>>
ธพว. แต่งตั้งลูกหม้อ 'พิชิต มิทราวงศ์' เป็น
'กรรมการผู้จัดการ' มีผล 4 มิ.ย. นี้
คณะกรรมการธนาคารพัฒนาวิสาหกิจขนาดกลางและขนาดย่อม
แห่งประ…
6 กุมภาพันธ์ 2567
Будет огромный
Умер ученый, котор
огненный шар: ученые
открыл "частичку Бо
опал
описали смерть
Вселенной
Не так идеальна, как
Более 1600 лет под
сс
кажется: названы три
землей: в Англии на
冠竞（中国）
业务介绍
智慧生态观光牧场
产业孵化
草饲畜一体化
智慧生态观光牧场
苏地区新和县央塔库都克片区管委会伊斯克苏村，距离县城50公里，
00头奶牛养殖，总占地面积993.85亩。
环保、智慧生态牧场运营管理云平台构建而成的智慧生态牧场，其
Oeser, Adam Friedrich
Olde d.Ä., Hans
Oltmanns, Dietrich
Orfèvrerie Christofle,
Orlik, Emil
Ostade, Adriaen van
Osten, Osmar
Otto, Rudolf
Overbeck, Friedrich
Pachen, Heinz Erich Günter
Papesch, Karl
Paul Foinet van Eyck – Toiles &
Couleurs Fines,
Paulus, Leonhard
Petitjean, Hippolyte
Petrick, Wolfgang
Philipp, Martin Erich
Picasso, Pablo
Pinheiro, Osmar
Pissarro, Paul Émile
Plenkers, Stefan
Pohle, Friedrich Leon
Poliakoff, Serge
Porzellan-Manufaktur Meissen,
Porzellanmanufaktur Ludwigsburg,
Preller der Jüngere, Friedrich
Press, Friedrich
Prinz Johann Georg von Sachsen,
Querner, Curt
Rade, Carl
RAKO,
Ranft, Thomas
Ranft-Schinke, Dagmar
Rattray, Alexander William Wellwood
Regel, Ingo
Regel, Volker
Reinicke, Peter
<<
● **WHAT THE EXERCISE ASKS**
In the listing, find every line with the word "Erich" and return it.

● **SOLUTION TO THE PROBLEM**
Pachen, Heinz Erich Günter
Philipp, Martin Erich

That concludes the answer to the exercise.